§ Task description: Lines from the line with "middle pip: (267, 172)" to the line with "ring pip: (269, 188)" in the entries below, and only those, must be output exactly, with both ends included.
⟨
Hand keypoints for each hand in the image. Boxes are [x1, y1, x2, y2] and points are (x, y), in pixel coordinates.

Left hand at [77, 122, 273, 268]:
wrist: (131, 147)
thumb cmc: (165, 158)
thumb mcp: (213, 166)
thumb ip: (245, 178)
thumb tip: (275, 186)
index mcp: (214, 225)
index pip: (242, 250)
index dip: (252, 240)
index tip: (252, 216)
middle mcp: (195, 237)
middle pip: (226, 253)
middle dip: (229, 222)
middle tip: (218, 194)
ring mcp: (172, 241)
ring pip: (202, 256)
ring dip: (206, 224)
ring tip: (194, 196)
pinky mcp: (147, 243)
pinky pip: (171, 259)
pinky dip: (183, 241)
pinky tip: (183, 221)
⟩
⟨
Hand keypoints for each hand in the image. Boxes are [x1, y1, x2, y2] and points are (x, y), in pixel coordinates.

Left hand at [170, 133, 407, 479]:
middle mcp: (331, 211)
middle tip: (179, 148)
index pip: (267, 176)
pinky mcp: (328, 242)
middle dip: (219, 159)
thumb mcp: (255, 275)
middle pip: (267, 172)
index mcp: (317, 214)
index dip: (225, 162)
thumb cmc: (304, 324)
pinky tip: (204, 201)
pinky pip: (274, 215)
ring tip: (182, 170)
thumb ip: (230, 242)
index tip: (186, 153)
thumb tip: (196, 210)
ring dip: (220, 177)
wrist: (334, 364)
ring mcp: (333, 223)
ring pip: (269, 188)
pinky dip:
⟩
§ Written response:
middle pip: (267, 172)
index mcp: (317, 214)
index dip: (225, 162)
thumb cmc: (304, 324)
pinky tip: (204, 201)
pinky pip: (274, 215)
ring tip: (182, 170)
thumb ip: (230, 242)
index tip: (186, 153)
thumb tip: (196, 210)
ring dip: (220, 177)
wrist: (334, 364)
ring mcp: (333, 223)
ring pip: (269, 188)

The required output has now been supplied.